• [Data records]:
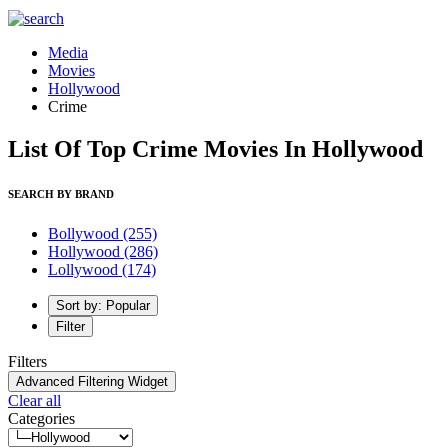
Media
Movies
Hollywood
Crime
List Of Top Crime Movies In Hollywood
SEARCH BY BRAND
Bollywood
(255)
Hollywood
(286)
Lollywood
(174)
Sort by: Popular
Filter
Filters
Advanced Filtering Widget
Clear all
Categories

--

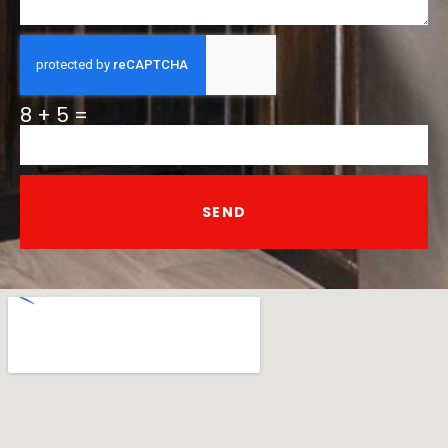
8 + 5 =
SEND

---

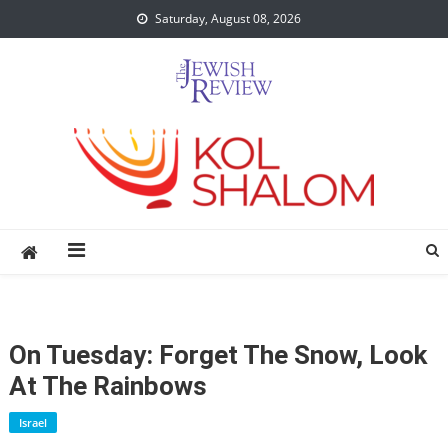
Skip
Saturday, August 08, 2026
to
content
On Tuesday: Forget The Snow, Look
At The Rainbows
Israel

• [How to complete this task]:
Every line containing the word "Crime" should be copied from the material.

• [Solved problem]:
Crime
List Of Top Crime Movies In Hollywood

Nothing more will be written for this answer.